ExcelReaders.jl

ExcelReaders is a package that provides functionality to read Excel files.
Popularity
57 Stars
Updated Last
2 Years Ago
Started In
March 2015

ExcelReaders

Build Status Build status Coverage Status codecov

ExcelReaders is a package that provides functionality to read Excel files.

WARNING: Version v0.9.0 removed all support for DataFrames.jl from this package. The ExcelFiles.jl package now provides functionality to read data from an Excel file into a DataFrame (or any other table type), and users are encouraged to use that package for tabular data going forward. Version v0.9.0 also no longer uses DataArrays.jl, but instead is based on DataValues.jl.

Installation

Use Pkg.add("ExcelReaders") in Julia to install ExcelReaders and its dependencies.
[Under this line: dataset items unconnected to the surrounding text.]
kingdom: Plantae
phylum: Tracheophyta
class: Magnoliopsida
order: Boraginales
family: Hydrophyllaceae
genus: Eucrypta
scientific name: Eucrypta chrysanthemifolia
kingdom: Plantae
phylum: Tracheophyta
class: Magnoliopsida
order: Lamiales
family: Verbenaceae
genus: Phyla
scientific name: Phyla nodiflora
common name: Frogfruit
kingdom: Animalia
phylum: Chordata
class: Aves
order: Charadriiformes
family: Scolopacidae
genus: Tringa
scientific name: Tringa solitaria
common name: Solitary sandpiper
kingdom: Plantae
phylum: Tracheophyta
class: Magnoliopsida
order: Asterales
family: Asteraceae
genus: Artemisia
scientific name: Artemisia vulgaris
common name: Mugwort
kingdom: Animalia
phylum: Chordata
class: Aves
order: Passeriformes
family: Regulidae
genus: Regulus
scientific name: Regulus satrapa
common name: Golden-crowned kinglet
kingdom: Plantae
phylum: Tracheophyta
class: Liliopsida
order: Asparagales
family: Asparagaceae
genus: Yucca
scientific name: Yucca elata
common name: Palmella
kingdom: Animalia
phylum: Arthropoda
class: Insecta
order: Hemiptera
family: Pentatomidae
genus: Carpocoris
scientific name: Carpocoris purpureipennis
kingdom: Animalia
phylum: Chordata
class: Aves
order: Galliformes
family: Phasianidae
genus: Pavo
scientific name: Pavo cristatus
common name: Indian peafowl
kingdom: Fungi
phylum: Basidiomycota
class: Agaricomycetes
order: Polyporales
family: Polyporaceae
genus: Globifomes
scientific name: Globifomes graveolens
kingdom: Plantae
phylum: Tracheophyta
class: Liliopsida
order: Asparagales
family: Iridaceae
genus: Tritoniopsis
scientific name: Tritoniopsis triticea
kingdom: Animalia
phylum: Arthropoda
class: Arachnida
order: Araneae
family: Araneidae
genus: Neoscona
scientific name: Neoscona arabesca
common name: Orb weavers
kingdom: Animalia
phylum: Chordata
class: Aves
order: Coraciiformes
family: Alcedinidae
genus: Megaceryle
The package uses the Python xlrd library. If either Python or the xlrd package are not installed on your Mac or Windows system, the package will use the Conda.jl package to install all necessary dependencies automatically. If you are on another system you can either install Python and xlrd yourself or instruct PyCall to use Conda.jl to manage its own python install (ENV["PYTHON"]=""; Pkg.build("PyCall") and restart Julia).

Alternatives

The Taro package also provides Excel file reading functionality. The main difference between the two packages (in terms of Excel functionality) is that ExcelReaders uses the Python package xlrd for its processing, whereas Taro uses the Java packages Apache Tika and Apache POI.

Basic usage

The most basic usage is this:

using ExcelReaders

data = readxl("Filename.xlsx", "Sheet1!A1:C4")

This will return an array with all the data in the cell range A1 to C4 on Sheet1 in the Excel file Filename.xlsx.

If you expect to read multiple ranges from the same Excel file you can get much better performance by opening the Excel file only once:

using ExcelReaders

f = openxl("Filename.xlsx")

data1 = readxl(f, "Sheet1!A1:C4")
data2 = readxl(f, "Sheet2!B4:F10")

Reading a whole sheet

The readxlsheet function reads complete Excel sheets, without a need to specify precise range information. The most basic usage is

using ExcelReaders

data = readxlsheet("Filename.xlsx", "Sheet1")

This will read all content on Sheet1 in the file Filename.xlsx. Eventual blank rows and columns at the top and left are skipped. readxlsheet takes a number of optional keyword arguments:

  • skipstartrows accepts either :blanks (default) or a positive integer. With :blank any empty initial rows are skipped. An integer skips as many rows as specified.
  • skipstartcols accepts either :blanks (default) or a positive integer. With :blank any empty initial columns are skipped. An integer skips as many columns as specified.
  • nrows accepts either :all (default) or a positive integer. With :all, all rows (except skipped ones) are read. An integer specifies the exact number of rows to be read.
  • ncols accepts either :all (default) or a postiive integer. With :all, all columns (except skipped ones) are read. An integer specifies the exact number of columns to be read.

readxlsheet also accepts an ExcelFile (as obtained from openxl) as its first argument.